→ What is being asked:
Copy out the entries exactly, from the first line to the last.

Records from a data collection:
★ ★ ★ ★ ★

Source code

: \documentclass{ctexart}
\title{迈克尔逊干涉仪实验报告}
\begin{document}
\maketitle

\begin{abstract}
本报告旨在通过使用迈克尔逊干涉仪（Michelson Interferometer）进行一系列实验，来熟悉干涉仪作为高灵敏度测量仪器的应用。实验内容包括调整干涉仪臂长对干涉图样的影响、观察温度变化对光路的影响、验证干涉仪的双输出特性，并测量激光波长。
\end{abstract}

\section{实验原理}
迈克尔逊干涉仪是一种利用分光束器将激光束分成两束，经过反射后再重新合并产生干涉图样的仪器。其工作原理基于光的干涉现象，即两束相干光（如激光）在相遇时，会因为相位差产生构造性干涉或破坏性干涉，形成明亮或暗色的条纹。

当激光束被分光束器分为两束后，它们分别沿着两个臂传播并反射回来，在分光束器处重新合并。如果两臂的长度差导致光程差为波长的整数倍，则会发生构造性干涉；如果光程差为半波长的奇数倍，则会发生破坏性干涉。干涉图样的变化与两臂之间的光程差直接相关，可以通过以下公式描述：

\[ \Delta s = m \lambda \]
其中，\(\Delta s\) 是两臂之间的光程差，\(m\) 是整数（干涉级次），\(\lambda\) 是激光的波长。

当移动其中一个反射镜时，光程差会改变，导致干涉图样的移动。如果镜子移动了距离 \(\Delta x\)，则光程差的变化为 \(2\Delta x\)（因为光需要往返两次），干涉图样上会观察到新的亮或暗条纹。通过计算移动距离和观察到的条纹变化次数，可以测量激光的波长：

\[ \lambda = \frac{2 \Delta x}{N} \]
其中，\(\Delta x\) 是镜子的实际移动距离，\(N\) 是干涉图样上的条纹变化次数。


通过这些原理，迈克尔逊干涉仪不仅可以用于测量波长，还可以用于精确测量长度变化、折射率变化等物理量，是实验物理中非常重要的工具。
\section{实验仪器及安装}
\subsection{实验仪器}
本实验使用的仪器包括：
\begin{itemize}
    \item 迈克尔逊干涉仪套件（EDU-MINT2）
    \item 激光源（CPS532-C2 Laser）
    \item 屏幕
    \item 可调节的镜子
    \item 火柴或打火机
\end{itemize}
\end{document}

★ ★ ★ ★ ★

→ Expected output:
Source code

: \documentclass{ctexart}
\title{迈克尔逊干涉仪实验报告}
\begin{document}
\maketitle

\begin{abstract}
本报告旨在通过使用迈克尔逊干涉仪（Michelson Interferometer）进行一系列实验，来熟悉干涉仪作为高灵敏度测量仪器的应用。实验内容包括调整干涉仪臂长对干涉图样的影响、观察温度变化对光路的影响、验证干涉仪的双输出特性，并测量激光波长。
\end{abstract}

\section{实验原理}
迈克尔逊干涉仪是一种利用分光束器将激光束分成两束，经过反射后再重新合并产生干涉图样的仪器。其工作原理基于光的干涉现象，即两束相干光（如激光）在相遇时，会因为相位差产生构造性干涉或破坏性干涉，形成明亮或暗色的条纹。

当激光束被分光束器分为两束后，它们分别沿着两个臂传播并反射回来，在分光束器处重新合并。如果两臂的长度差导致光程差为波长的整数倍，则会发生构造性干涉；如果光程差为半波长的奇数倍，则会发生破坏性干涉。干涉图样的变化与两臂之间的光程差直接相关，可以通过以下公式描述：

\[ \Delta s = m \lambda \]
其中，\(\Delta s\) 是两臂之间的光程差，\(m\) 是整数（干涉级次），\(\lambda\) 是激光的波长。

当移动其中一个反射镜时，光程差会改变，导致干涉图样的移动。如果镜子移动了距离 \(\Delta x\)，则光程差的变化为 \(2\Delta x\)（因为光需要往返两次），干涉图样上会观察到新的亮或暗条纹。通过计算移动距离和观察到的条纹变化次数，可以测量激光的波长：

\[ \lambda = \frac{2 \Delta x}{N} \]
其中，\(\Delta x\) 是镜子的实际移动距离，\(N\) 是干涉图样上的条纹变化次数。


通过这些原理，迈克尔逊干涉仪不仅可以用于测量波长，还可以用于精确测量长度变化、折射率变化等物理量，是实验物理中非常重要的工具。
\section{实验仪器及安装}
\subsection{实验仪器}
本实验使用的仪器包括：
\begin{itemize}
    \item 迈克尔逊干涉仪套件（EDU-MINT2）
    \item 激光源（CPS532-C2 Laser）
    \item 屏幕
    \item 可调节的镜子
    \item 火柴或打火机
\end{itemize}
\end{document}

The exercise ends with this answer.